In a similar group is Darren Jones, whose loyalty and sheer organisational zeal – more or less every media interview with Jones includes a reference to his love of spreadsheets – has seen him made the Downing Street chief secretary, in charge of cross-departmental organising.
There are two concurrent stories here. On the first, whether Starmer has enough people steadfastly in his corner to keep him in the job, the answer is: probably not. But there is also the idea of how much his hinterland and friendship might help, if and when the political blow lands. Here, he feels better protected than some.
One of the notable elements in the 2024 biography of Starmer by the journalist Tom Baldwin was the repeated mention of the sheer depth of non-political friends who still surround the prime minister and their very obvious loyalty.

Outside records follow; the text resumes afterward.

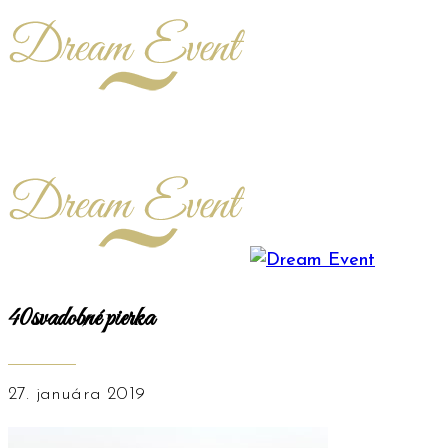
40svadobné pierka
27. januára 2019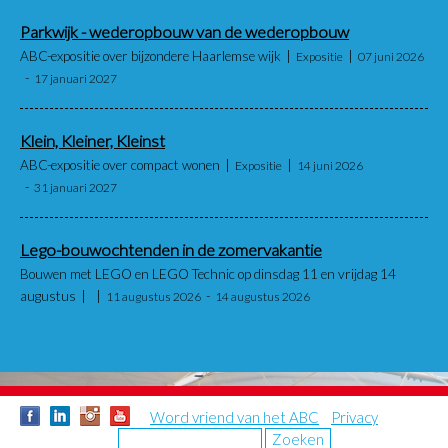
Parkwijk - wederopbouw van de wederopbouw
ABC-expositie over bijzondere Haarlemse wijk
Expositie
07 juni 2026
17 januari 2027
Klein, Kleiner, Kleinst
ABC-expositie over compact wonen
Expositie
14 juni 2026
31 januari 2027
Lego-bouwochtenden in de zomervakantie
Bouwen met LEGO en LEGO Technic op dinsdag 11 en vrijdag 14
augustus
11 augustus 2026
14 augustus 2026
Word vriend van het ABC
Privacy
Zoeken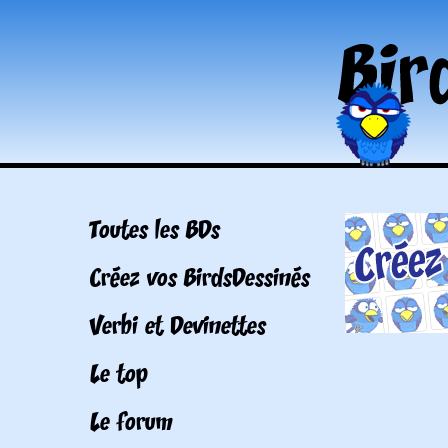
Toutes les BDs
Créez vos BirdsDessinés
Verbi et Devinettes
Le top
Le forum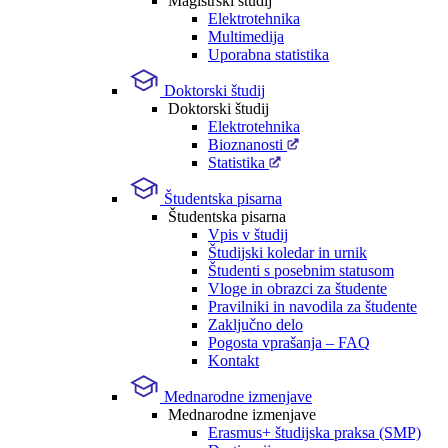
Magistrski študij
Elektrotehnika
Multimedija
Uporabna statistika
Doktorski študij
Doktorski študij
Elektrotehnika
Bioznanosti
Statistika
Študentska pisarna
Študentska pisarna
Vpis v študij
Študijski koledar in urnik
Študenti s posebnim statusom
Vloge in obrazci za študente
Pravilniki in navodila za študente
Zaključno delo
Pogosta vprašanja – FAQ
Kontakt
Mednarodne izmenjave
Mednarodne izmenjave
Erasmus+ študijska praksa (SMP)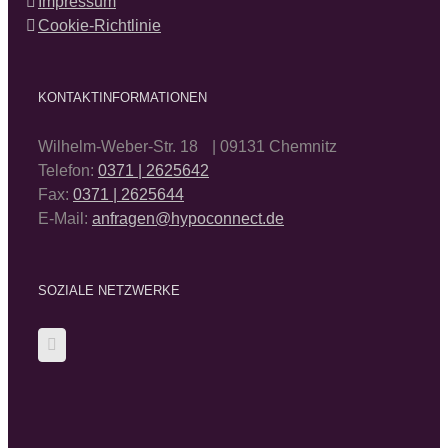
Impressum
Cookie-Richtlinie
KONTAKTINFORMATIONEN
Wilhelm-Weber-Str. 18 | 09131 Chemnitz
Telefon:
0371 | 2625642
Fax:
0371 | 2625644
E-Mail:
anfragen@hypoconnect.de
SOZIALE NETZWERKE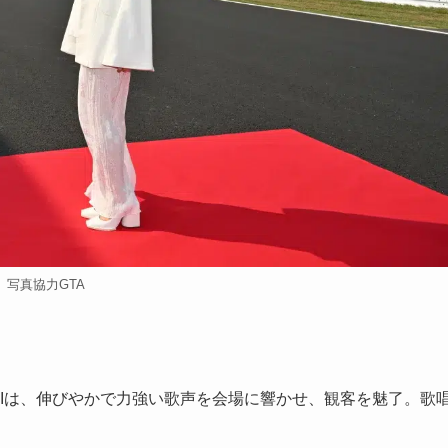
写真協力GTA
Iは、伸びやかで力強い歌声を会場に響かせ、観客を魅了。歌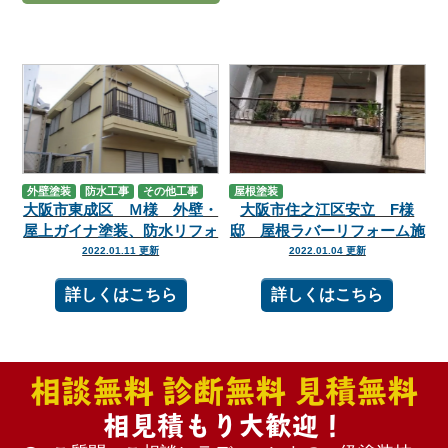
外壁塗装
防水工事
その他工事
屋根塗装
大阪市東成区 Ｍ様 外壁・
大阪市住之江区安立 F様
屋上ガイナ塗装、防水リフォ
邸 屋根ラバーリフォーム施
ーム事例
工事例
2022.01.11 更新
2022.01.04 更新
詳しくはこちら
詳しくはこちら
相談無料 診断無料 見積無料
相見積もり大歓迎！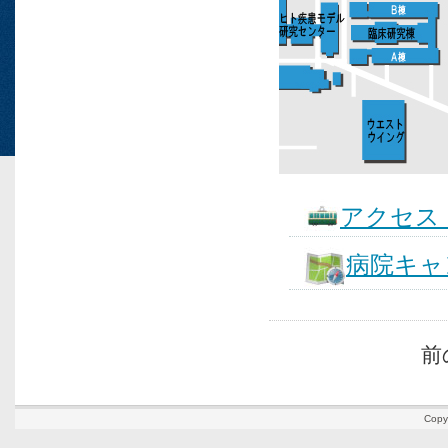
アクセス
病院キャ
前
Copy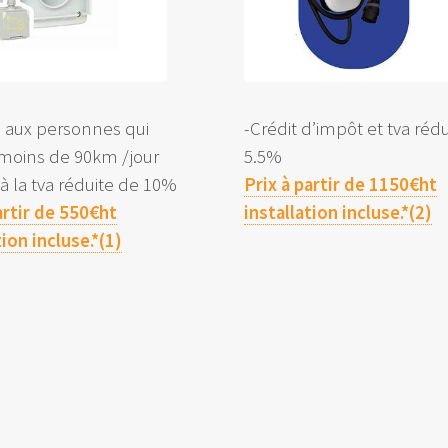
é aux personnes qui
-Crédit d’impôt et tva réd
 moins de 90km /jour
5.5%
e à la tva réduite de 10%
Prix à partir de 1150€ht
artir de 550€ht
installation incluse.*(2)
tion incluse.*(1)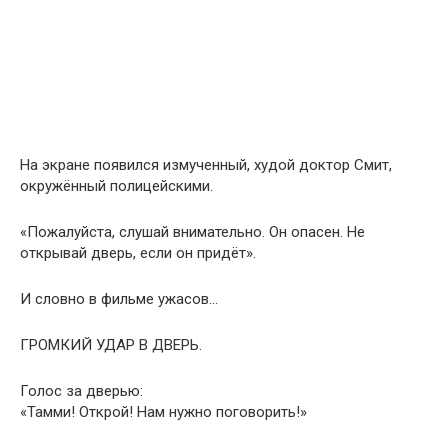
На экране появился измученный, худой доктор Смит,
окружённый полицейскими.
«Пожалуйста, слушай внимательно. Он опасен. Не
открывай дверь, если он придёт».
И словно в фильме ужасов…
ГРОМКИЙ УДАР В ДВЕРЬ.
Голос за дверью:
«Тамми! Открой! Нам нужно поговорить!»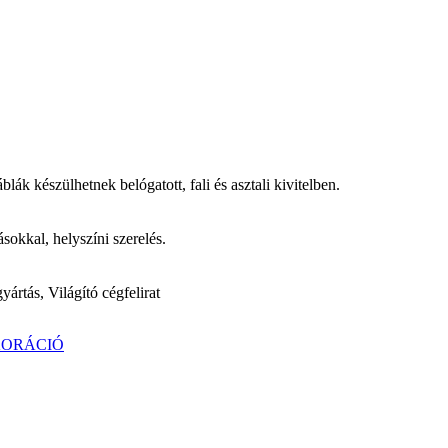
blák készülhetnek belógatott, fali és asztali kivitelben.
sokkal, helyszíni szerelés.
yártás, Világító cégfelirat
KORÁCIÓ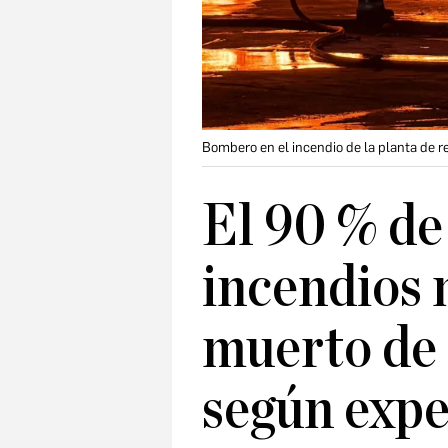
Bombero en el incendio de la planta de r
El 90 % de 
incendios 
muerto de 
según expe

“They are very important,” says one person who knows Starmer well. “He definitely gets as much if not more advice from his extra-parliamentary friends.”
Spanning various sections of Starmer’s life – school, university, the law plus the five-a-side football he has played for decades – some take an enjoyably sceptical approach to their friend’s current job.
Speaking to Baldwin before Labour won the election, Colin Peacock, whom Starmer first met after rescuing him when some school bullies were sellotaping Peacock to a gravestone, said he expected his old friend would “miss his old life”.
He went on: “When it all goes wrong, I’ll be there for him, of course. I’ll be there going: ‘Told you so, told you, told you.’”
All that said, life at the political peak is so relentless that it has had an impact even on some of Starmer’s relationships.
He entered No 10 with a series of much-trusted staffers around him, most notably Morgan McSweeney, the strategist who charted Labour’s election win, but also a series of others.
Now they are pretty much all gone, bar Ben Nunn, a longstanding aide and friend who remains a regular presence in No 10 despite now working for Rachel Reeves, the chancellor.
McSweeney departed amid the Peter Mandelson scandal. Others, including Paul Ovenden, Starmer’s head of political strategy, and Steph Driver, his head of communications chief, departed in circumstances which, while varied, did not show much effort by Starmer to protect them.
This is a seeming paradox to Starmer that even some allies point out – for someone so loyal in some parts of his life, he can also be ruthless, even dismissive. As his political foes line up against him, he will hope those around him remember the first trait.